Record set: Begin
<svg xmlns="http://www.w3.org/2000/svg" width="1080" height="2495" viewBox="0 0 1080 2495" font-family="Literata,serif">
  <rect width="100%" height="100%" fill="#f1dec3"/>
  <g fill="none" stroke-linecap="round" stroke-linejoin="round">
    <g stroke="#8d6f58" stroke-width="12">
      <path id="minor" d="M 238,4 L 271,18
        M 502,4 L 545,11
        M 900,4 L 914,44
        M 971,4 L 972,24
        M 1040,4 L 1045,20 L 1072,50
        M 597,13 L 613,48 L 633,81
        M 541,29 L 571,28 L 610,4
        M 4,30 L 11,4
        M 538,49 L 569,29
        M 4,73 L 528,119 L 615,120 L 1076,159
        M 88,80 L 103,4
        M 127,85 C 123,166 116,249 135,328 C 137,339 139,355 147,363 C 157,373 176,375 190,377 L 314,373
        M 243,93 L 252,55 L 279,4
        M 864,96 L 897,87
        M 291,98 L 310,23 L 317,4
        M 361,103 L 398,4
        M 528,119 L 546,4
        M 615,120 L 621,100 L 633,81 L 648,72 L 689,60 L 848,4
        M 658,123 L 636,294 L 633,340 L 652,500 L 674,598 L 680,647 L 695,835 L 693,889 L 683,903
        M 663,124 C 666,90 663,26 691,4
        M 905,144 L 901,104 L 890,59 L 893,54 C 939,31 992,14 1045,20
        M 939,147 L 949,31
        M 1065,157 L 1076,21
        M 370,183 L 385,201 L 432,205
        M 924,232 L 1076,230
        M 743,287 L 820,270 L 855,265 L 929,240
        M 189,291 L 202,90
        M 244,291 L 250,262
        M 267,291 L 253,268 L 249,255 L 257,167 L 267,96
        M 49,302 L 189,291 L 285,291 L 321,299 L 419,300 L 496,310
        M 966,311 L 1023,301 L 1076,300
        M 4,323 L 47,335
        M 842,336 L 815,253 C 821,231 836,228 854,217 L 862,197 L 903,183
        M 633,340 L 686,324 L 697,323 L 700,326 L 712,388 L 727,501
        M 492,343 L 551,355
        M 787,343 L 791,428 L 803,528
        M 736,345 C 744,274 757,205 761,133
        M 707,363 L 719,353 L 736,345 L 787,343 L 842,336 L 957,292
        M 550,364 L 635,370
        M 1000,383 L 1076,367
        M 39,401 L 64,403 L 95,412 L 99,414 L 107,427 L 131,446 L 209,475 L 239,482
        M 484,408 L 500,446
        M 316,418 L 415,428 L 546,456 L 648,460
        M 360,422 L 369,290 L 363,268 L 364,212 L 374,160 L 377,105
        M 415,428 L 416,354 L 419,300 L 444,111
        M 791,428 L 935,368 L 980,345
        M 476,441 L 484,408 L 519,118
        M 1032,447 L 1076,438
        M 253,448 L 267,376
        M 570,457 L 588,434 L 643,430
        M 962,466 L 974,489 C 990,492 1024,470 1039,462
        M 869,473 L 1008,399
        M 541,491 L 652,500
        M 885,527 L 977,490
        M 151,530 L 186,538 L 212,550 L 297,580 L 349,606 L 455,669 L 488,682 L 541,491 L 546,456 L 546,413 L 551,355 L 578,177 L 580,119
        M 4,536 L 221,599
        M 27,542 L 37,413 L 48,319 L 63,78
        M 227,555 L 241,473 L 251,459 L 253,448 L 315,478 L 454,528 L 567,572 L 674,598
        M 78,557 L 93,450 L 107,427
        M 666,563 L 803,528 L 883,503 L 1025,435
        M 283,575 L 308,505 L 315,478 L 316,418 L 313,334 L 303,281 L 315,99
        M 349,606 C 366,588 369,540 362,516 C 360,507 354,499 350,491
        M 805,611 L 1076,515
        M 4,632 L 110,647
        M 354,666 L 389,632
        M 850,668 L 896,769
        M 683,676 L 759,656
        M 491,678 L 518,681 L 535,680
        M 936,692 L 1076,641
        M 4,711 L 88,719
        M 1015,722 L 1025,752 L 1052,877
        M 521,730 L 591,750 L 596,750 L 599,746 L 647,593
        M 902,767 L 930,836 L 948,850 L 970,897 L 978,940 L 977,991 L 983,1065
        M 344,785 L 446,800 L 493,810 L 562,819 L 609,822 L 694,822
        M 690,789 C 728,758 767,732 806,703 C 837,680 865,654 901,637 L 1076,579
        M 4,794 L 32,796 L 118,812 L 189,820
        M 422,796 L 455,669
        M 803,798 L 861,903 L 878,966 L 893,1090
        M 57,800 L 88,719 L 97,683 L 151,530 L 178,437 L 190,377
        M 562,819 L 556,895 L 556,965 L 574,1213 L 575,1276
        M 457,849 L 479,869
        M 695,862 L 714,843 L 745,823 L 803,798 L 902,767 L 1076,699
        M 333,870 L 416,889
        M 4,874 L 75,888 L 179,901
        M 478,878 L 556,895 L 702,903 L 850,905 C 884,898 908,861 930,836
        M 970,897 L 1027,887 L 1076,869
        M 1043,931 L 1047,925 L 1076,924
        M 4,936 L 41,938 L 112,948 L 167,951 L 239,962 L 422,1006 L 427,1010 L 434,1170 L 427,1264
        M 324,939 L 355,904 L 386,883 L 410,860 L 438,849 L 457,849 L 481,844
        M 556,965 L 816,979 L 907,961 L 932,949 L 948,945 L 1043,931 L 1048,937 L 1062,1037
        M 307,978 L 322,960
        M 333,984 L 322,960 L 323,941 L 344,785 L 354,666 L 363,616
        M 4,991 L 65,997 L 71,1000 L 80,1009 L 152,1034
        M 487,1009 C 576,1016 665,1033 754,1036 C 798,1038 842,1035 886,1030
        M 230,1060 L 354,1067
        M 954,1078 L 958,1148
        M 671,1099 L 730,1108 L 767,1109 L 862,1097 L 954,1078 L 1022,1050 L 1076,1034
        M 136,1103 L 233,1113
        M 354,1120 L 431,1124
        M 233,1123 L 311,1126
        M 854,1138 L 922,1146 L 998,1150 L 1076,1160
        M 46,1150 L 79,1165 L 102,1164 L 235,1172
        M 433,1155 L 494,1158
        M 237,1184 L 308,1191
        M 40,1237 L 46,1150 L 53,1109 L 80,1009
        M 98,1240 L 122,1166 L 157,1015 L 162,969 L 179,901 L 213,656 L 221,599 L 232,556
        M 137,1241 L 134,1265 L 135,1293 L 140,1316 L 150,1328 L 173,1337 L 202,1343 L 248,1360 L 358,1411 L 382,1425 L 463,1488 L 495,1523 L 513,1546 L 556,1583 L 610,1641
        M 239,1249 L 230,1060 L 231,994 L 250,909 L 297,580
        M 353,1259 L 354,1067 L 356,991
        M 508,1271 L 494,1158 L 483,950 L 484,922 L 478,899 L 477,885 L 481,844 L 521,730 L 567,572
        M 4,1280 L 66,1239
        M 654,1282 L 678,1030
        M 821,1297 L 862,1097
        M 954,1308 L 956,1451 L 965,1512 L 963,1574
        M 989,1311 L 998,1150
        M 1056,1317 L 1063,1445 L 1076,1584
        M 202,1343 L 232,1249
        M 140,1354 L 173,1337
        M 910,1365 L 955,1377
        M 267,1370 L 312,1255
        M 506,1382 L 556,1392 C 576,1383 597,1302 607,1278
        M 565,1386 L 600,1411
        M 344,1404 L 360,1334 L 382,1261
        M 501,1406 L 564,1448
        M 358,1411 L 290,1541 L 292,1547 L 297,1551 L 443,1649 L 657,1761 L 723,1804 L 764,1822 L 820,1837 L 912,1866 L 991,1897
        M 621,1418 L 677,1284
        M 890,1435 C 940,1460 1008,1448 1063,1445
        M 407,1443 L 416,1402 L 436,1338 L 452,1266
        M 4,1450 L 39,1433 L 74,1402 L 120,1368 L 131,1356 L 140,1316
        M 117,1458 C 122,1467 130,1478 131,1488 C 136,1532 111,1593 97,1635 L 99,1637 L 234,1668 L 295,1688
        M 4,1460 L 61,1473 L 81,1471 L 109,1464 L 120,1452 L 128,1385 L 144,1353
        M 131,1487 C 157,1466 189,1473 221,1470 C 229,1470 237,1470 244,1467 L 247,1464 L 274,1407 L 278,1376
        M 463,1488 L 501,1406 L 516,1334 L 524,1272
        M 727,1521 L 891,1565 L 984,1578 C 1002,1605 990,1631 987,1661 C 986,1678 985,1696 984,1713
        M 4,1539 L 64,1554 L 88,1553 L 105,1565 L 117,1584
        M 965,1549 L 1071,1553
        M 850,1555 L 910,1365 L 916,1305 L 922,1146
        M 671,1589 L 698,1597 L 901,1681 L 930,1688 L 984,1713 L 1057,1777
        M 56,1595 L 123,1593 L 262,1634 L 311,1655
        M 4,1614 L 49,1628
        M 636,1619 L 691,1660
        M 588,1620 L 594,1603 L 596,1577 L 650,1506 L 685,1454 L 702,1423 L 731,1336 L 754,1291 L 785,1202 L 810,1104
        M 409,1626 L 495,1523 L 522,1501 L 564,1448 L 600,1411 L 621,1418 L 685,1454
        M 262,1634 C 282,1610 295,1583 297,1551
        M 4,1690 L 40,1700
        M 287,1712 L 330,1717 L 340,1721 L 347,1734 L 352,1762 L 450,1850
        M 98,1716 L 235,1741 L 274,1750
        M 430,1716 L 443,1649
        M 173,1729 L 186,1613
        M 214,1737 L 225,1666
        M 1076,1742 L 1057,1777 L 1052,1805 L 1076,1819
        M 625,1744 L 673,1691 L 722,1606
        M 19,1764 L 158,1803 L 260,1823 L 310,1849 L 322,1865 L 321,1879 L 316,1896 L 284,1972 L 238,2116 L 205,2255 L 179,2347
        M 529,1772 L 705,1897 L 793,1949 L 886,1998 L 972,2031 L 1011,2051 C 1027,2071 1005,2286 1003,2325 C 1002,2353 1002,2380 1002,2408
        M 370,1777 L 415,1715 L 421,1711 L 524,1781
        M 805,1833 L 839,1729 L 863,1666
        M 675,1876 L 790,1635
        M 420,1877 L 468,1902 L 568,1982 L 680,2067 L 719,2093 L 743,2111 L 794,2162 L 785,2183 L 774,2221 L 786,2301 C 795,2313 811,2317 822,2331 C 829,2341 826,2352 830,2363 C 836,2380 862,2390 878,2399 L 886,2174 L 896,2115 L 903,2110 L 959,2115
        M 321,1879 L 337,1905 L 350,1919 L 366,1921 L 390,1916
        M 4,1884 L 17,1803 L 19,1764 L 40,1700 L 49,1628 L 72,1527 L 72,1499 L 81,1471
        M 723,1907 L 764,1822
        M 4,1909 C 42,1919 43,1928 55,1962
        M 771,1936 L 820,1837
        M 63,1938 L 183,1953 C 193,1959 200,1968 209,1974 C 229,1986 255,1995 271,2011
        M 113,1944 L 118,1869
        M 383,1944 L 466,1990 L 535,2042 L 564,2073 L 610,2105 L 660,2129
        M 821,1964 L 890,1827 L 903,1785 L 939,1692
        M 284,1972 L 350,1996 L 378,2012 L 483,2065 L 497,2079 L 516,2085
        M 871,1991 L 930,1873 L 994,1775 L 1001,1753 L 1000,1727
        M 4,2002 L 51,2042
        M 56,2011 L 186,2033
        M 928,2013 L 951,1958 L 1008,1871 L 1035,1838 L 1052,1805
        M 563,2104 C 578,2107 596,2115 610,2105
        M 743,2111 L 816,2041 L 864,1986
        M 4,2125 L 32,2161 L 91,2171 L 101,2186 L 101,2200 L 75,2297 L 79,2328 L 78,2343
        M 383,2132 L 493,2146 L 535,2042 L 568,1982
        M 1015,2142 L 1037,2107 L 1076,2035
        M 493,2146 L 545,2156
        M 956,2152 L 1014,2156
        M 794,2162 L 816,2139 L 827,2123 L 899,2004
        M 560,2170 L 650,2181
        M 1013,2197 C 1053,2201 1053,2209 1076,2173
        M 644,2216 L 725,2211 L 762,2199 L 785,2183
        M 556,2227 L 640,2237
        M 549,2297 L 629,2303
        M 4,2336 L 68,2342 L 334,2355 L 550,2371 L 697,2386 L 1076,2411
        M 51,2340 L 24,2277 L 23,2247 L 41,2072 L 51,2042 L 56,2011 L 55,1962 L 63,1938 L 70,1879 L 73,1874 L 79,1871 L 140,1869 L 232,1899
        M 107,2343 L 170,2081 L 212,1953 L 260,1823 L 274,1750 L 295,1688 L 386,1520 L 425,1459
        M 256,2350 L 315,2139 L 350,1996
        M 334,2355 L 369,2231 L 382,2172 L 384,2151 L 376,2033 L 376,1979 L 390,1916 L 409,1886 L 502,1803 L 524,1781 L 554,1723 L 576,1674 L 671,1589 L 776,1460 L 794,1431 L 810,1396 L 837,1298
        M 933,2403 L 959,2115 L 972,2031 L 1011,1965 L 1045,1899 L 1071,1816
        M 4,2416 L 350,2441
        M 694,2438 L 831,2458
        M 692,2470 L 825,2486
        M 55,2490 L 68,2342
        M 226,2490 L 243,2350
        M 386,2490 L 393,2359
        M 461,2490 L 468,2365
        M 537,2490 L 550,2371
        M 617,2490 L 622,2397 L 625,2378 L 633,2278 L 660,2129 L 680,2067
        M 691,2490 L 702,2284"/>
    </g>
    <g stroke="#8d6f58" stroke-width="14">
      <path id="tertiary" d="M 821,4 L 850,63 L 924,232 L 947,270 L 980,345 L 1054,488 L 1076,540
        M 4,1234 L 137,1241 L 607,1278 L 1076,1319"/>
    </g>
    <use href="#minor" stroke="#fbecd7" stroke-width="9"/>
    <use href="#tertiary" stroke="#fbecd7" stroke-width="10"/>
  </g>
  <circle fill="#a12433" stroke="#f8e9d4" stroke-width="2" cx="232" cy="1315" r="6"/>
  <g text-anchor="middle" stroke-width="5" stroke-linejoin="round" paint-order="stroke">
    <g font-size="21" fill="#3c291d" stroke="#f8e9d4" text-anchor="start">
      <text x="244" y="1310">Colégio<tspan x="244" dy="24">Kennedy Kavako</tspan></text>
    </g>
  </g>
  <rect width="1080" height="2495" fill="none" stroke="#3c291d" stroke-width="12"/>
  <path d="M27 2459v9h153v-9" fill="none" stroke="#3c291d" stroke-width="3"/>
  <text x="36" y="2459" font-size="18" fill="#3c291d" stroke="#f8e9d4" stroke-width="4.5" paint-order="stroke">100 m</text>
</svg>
Record set: End
▸ Work order
Look through the entries above and report each line where the string "anchor" occurs.

▸ Result
  <g text-anchor="middle" stroke-width="5" stroke-linejoin="round" paint-order="stroke">
    <g font-size="21" fill="#3c291d" stroke="#f8e9d4" text-anchor="start">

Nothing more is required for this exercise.